Although Greek mythology hinted at AI, it wasn’t until the 1980’s that it was introduced for commercial application. Public opinion then was somewhat skeptical, if not negative, about AI. However, advancements over the years and the current pandemic have created an environment of growing support and acceptability both from marketers and consumers.
A pre-pandemic survey by Demandbase, a B2B targeting, and personalization platform, revealed that 84% of sales professionals and marketers were either employing AI for their business operations or already planning and applying AI strategies. Today’s advanced algorithms provide great potential to be invaluable assets, but marketers also need to be constantly and personally engaged in the process. Here are other findings and recommendations to make AI successful.

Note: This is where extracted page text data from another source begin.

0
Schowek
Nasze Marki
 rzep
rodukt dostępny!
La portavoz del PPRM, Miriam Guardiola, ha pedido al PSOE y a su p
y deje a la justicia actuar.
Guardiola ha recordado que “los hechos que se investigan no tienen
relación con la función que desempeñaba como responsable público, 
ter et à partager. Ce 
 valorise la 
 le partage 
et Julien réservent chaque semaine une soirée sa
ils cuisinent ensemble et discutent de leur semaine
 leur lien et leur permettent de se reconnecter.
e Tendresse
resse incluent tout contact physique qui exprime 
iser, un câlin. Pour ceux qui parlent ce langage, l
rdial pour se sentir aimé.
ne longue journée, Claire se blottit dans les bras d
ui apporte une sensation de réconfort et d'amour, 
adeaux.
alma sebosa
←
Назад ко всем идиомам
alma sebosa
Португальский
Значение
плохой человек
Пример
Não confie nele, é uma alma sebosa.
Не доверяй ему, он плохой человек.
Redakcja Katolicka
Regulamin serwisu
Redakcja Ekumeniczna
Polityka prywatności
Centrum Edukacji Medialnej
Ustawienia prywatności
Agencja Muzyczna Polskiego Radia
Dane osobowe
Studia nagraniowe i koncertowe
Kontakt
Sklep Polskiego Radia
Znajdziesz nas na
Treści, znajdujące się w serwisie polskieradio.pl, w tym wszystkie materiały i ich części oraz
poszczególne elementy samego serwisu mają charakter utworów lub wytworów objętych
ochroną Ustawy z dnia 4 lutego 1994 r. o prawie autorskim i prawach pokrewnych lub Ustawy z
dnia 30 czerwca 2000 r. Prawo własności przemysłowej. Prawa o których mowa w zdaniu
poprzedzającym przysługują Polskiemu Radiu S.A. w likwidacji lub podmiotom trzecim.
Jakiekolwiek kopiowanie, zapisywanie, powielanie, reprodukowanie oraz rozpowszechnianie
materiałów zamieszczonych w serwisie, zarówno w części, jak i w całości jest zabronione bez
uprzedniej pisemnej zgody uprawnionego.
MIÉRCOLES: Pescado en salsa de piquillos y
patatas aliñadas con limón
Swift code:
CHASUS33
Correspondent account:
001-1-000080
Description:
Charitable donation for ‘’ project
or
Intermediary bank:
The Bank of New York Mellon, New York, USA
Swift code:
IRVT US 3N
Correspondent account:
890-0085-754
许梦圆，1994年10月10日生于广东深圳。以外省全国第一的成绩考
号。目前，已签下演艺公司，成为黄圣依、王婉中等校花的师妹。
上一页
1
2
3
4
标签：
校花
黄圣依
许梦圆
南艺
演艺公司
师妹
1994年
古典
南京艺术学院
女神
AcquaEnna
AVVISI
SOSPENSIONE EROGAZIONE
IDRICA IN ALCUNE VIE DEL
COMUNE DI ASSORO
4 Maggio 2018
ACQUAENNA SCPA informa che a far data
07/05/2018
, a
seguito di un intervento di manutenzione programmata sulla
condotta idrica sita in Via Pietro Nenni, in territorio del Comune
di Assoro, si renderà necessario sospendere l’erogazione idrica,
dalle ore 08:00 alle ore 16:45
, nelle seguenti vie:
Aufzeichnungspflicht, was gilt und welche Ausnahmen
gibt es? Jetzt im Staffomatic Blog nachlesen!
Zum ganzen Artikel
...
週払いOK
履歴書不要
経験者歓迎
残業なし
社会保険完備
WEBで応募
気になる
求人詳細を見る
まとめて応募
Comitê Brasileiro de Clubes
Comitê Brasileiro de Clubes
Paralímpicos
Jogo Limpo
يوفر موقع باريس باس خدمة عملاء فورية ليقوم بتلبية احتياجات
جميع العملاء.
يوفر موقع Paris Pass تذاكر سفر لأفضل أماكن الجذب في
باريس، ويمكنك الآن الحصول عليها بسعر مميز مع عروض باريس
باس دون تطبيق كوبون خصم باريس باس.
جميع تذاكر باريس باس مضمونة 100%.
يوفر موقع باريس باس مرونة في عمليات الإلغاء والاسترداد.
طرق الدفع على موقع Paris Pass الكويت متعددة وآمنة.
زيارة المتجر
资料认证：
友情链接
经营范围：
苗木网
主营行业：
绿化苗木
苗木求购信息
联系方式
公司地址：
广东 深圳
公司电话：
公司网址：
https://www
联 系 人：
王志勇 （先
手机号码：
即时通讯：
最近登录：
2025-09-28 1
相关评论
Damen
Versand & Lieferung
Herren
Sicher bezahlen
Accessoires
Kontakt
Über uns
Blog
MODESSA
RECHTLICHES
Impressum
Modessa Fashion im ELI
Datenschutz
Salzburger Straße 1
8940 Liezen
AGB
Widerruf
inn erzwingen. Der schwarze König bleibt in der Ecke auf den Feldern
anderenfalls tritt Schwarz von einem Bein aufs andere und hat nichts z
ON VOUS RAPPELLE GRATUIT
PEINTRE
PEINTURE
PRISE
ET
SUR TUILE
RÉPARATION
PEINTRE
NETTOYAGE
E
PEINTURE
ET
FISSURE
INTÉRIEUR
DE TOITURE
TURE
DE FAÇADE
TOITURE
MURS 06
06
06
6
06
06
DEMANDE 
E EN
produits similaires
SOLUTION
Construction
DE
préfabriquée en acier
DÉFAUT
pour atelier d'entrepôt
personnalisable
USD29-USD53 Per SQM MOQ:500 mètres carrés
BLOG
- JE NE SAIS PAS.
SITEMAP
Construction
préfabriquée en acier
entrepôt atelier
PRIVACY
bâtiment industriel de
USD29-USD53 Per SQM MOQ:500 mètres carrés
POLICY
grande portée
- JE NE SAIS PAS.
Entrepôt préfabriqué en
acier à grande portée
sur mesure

Change is coming. 63% of nearly 2,300 global leader subscribers polled in the summer of 2019 by MIT SMR Connections said they expect AI to drive significant or dramatic change in their organizations. The important component to drive such success is collaboration, and 75% said they also expected to see increases in collaboration across departments. Another 70% anticipated more cross-training, while 55% said they would increase efforts to organize staff into multidisciplinary teams.
MIT SMR’s findings also confirmed Demandbase showing 23% already using AI and 55% en route to employing it. 62% also said they were spending more on AI in 2019 than they had in 2018.
Brands implementing AI can expect to see huge impacts on their technology leadership, particularly CIOs and chief analytics and data officers. This is where cross-training will be invaluable. Adopting Ai will place higher demands on IT staff and a need to be more agile. Software development and deployment are also likely to be affected. 61% of MIT SMR’s respondents expect AI to drive significant changes to software development processes. Respondents also agreed that as more data is collected, human oversight is important to review the results and initiate changes, where necessary.
In using AI, the top two issues driving data governance are compliance and security. However, only 46% of those polled by MIT SMR had a data governance program. Brands must install programs that ensure that data is secure and managed in compliance with regulations and that the data is used ethically and that its quality is trusted by those evaluating and using it.
Consumer trust toward brands using AI is important, and some brands have taken proactive measures to get in front of such concerns. 42% of those already using AI told MIT SMR they formed an ethics-focused AI review board. Another 40% have adopted a code of AI ethics, and 21% hired ethicists. It’s equally important that brands adopting one or more of these measures communicate this to their target audiences to allay any anxieties and nurture trust.
While some brands may elect to trust their algorithms totally, it would be wise to conduct regular A/B tests that will either confirm the strategic plan or suggest that adjustments need to be made. A hybrid plan of both AI and human oversight will help ensure the delivery of meaningful and measurable results.